> SOURCE EXTRACT
Hedge funds and the lopsided boat…

4 mins. to read


According to the latest stats out for 4Q 2013, as revealed by our friends at the “Vampire Squid” aka Goldman Sachs, it seems that hedge fund managers en masse spent most of their time during the latter part of 2013 playing golf with their friends instead of trading their positions (or, ahem, mining their “expert networks”), seemingly feeling safe in the knowledge that the central bankers have their back and continue to manage risks for them (Ms “Yellanke” has stepped nicely into “Helicopter Ben’s” shoes). 

According to the Squid’s calculations, total asset turnover by hedge funds in Q4 dropped by 28% to an all-time low with the major reduction actually occurring in the technology sector. We find this interesting given that the Nasdaq has powered ahead of other markets during the last 12 months as the chart below shows. It seems that the “momo” play is still in town – get long wildly and ludicrously overvalued stocks like TWTR, NFLX and FB and remain so while toasting QE at the country club! Of course, nothing lasts forever, not even diamonds, contrary to popular belief!

> REQUIRED WORK
Please transcribe the passage from the hedge fund commentary, starting with "According to the Squid’s" and going on through "to popular belief!".

> SUPPLIED RECORDS
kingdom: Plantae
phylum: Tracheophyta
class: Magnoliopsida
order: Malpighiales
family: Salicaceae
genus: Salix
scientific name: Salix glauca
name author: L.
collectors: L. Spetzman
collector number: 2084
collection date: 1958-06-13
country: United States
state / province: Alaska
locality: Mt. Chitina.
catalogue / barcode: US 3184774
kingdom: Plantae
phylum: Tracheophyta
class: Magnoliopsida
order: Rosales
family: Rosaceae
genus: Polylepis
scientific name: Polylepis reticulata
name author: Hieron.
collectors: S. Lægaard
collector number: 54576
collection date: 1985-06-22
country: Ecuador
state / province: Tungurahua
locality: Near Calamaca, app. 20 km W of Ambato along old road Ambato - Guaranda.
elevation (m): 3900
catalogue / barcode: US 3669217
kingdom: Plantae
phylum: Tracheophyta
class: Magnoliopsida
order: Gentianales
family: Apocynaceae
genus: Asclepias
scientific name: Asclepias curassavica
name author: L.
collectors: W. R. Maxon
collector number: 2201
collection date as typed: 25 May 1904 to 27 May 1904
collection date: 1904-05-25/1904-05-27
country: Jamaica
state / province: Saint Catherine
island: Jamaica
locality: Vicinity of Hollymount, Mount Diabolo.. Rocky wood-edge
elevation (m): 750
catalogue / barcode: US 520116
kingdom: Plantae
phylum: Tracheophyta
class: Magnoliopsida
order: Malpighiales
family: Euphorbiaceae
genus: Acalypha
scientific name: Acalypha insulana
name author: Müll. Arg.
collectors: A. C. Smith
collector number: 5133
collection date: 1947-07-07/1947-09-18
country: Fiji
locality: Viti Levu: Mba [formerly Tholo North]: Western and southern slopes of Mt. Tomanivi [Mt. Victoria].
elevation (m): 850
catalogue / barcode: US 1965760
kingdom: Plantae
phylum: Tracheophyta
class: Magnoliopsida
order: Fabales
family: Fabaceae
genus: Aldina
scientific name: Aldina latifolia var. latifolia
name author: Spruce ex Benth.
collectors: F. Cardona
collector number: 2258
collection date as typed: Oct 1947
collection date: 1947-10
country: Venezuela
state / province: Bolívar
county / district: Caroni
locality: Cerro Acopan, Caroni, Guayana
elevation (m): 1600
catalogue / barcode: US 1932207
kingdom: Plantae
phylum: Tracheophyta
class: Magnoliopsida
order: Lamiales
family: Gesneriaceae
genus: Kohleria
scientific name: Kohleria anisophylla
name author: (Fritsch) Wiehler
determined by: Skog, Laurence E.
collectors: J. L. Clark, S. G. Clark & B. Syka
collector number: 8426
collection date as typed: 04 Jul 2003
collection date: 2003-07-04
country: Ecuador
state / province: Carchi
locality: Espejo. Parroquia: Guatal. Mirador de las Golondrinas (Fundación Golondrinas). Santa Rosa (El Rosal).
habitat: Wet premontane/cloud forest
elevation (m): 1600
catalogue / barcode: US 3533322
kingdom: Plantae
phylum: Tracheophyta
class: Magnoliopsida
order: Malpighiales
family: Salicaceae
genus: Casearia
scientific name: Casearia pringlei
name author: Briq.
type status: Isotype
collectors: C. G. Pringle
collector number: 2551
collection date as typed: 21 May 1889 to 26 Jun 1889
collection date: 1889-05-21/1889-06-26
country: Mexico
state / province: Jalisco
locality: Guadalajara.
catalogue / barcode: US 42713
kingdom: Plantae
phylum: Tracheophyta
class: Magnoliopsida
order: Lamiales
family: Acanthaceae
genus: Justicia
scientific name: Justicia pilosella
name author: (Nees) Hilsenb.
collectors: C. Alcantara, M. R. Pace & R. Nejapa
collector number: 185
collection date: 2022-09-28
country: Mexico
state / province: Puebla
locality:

> SOLUTION FOR THIS PROBLEM
According to the Squid’s calculations, total asset turnover by hedge funds in Q4 dropped by 28% to an all-time low with the major reduction actually occurring in the technology sector. We find this interesting given that the Nasdaq has powered ahead of other markets during the last 12 months as the chart below shows. It seems that the “momo” play is still in town – get long wildly and ludicrously overvalued stocks like TWTR, NFLX and FB and remain so while toasting QE at the country club! Of course, nothing lasts forever, not even diamonds, contrary to popular belief!